▶ [Task directions]: Please reproduce all of the material below, substituting "collected by" for every "collectors" and leaving everything else unchanged.

+ + +

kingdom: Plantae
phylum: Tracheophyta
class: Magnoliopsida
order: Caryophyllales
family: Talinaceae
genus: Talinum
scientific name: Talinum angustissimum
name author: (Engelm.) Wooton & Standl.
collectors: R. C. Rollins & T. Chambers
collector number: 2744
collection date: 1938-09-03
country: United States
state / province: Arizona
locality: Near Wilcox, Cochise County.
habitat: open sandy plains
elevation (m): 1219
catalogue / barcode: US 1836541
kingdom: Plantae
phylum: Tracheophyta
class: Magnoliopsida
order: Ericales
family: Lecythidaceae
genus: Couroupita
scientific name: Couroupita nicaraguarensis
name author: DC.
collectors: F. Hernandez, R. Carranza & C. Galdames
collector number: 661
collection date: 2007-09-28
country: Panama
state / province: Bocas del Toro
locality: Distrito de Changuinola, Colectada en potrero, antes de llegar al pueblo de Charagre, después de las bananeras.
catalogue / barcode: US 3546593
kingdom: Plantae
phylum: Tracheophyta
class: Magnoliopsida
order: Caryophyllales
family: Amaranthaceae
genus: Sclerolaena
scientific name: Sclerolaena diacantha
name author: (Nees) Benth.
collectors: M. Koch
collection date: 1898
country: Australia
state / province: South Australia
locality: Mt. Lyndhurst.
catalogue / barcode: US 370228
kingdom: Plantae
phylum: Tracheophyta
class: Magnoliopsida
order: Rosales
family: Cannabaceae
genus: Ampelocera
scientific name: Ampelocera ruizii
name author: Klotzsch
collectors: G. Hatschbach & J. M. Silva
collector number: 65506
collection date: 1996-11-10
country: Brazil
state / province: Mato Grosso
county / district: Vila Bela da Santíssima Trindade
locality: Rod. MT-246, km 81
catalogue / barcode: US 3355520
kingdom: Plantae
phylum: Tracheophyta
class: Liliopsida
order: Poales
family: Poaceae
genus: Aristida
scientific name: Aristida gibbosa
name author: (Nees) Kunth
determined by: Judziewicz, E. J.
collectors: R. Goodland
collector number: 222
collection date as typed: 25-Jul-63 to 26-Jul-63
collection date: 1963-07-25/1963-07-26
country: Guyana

+ + +

▶ [Response for this exercise]:
kingdom: Plantae
phylum: Tracheophyta
class: Magnoliopsida
order: Caryophyllales
family: Talinaceae
genus: Talinum
scientific name: Talinum angustissimum
name author: (Engelm.) Wooton & Standl.
collected by: R. C. Rollins & T. Chambers
collector number: 2744
collection date: 1938-09-03
country: United States
state / province: Arizona
locality: Near Wilcox, Cochise County.
habitat: open sandy plains
elevation (m): 1219
catalogue / barcode: US 1836541
kingdom: Plantae
phylum: Tracheophyta
class: Magnoliopsida
order: Ericales
family: Lecythidaceae
genus: Couroupita
scientific name: Couroupita nicaraguarensis
name author: DC.
collected by: F. Hernandez, R. Carranza & C. Galdames
collector number: 661
collection date: 2007-09-28
country: Panama
state / province: Bocas del Toro
locality: Distrito de Changuinola, Colectada en potrero, antes de llegar al pueblo de Charagre, después de las bananeras.
catalogue / barcode: US 3546593
kingdom: Plantae
phylum: Tracheophyta
class: Magnoliopsida
order: Caryophyllales
family: Amaranthaceae
genus: Sclerolaena
scientific name: Sclerolaena diacantha
name author: (Nees) Benth.
collected by: M. Koch
collection date: 1898
country: Australia
state / province: South Australia
locality: Mt. Lyndhurst.
catalogue / barcode: US 370228
kingdom: Plantae
phylum: Tracheophyta
class: Magnoliopsida
order: Rosales
family: Cannabaceae
genus: Ampelocera
scientific name: Ampelocera ruizii
name author: Klotzsch
collected by: G. Hatschbach & J. M. Silva
collector number: 65506
collection date: 1996-11-10
country: Brazil
state / province: Mato Grosso
county / district: Vila Bela da Santíssima Trindade
locality: Rod. MT-246, km 81
catalogue / barcode: US 3355520
kingdom: Plantae
phylum: Tracheophyta
class: Liliopsida
order: Poales
family: Poaceae
genus: Aristida
scientific name: Aristida gibbosa
name author: (Nees) Kunth
determined by: Judziewicz, E. J.
collected by: R. Goodland
collector number: 222
collection date as typed: 25-Jul-63 to 26-Jul-63
collection date: 1963-07-25/1963-07-26
country: Guyana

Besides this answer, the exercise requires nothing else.